* To do:
The part to set down runs from the first line of the data below through the line with "TABLE 2 | Ef", inclusive; write it exactly and leave out the pictures.

Top of Information supplied

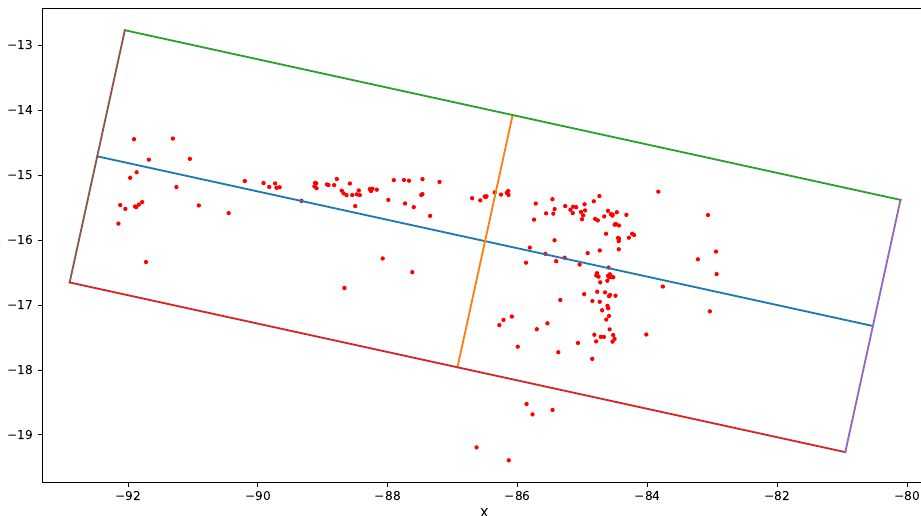
Figure 2. This figure presents example results of objects bounding box calculation using PCA—based approach from Equation (13). Values on the X and Y axis are points coordinates calculated by our algorithm. The scaling of the axes is irrelevant because PCA normalizes variables. Red points are directly calculated from SLAM algorithm. Blue section lays along direction of the highest variance of red points (the first principal component v 1 ). Orange section is perpendicular to blue section and it lies along direction of the second highest variance of red points (the second principal component v 2 ). The bounding box have four edges: violet ( b 4 ), green ( b 3 ), brown ( b 2 ) and red ( b 1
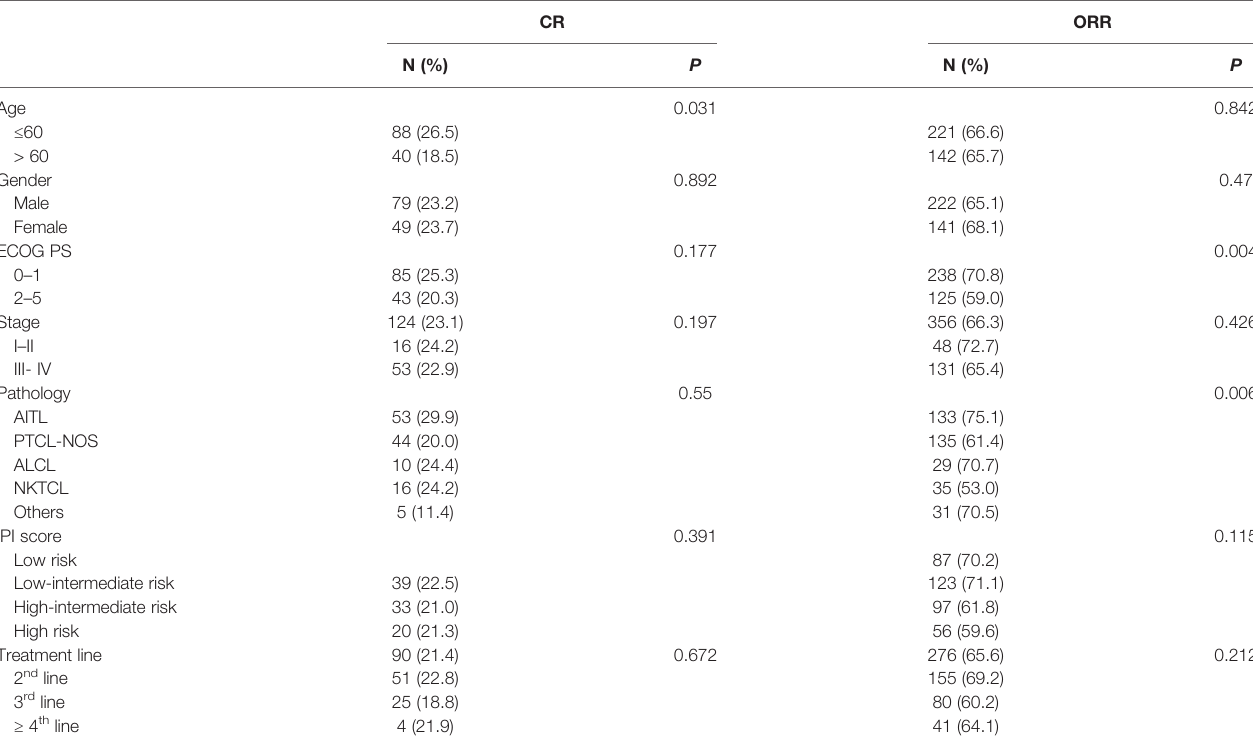
TABLE 2 | Ef fi cacy of chidamide-based treatment strati fi ed by baseline characteristics.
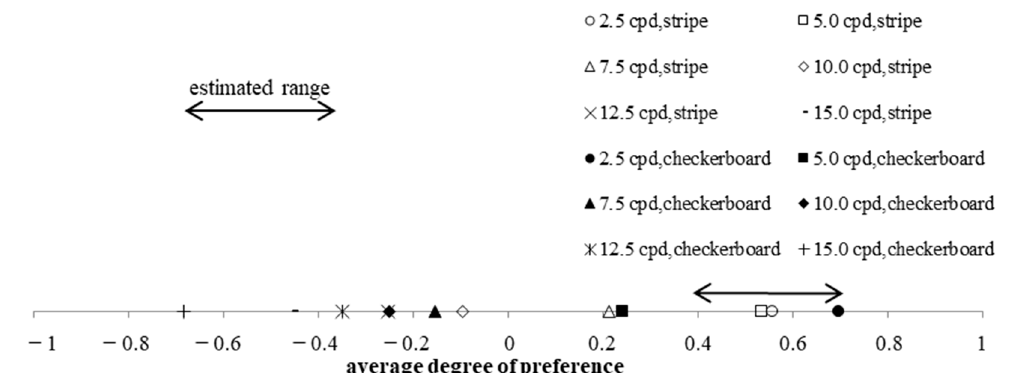
Figure 7. In terms of spatial frequency brightness perception between the stripes and the checkerboard pattern, the 2.5 cpd checkerboard pattern was the brightest result. There was no significant difference between the 5.0 cpd stripes and the 2.5 cpd stripes, and the 2.5 cpd checkerboard pattern.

Bottom of Information supplied

* Task output:
Figure 2. This figure presents example results of objects bounding box calculation using PCA—based approach from Equation (13). Values on the X and Y axis are points coordinates calculated by our algorithm. The scaling of the axes is irrelevant because PCA normalizes variables. Red points are directly calculated from SLAM algorithm. Blue section lays along direction of the highest variance of red points (the first principal component v 1 ). Orange section is perpendicular to blue section and it lies along direction of the second highest variance of red points (the second principal component v 2 ). The bounding box have four edges: violet ( b 4 ), green ( b 3 ), brown ( b 2 ) and red ( b 1
TABLE 2 | Ef fi cacy of chidamide-based treatment strati fi ed by baseline characteristics.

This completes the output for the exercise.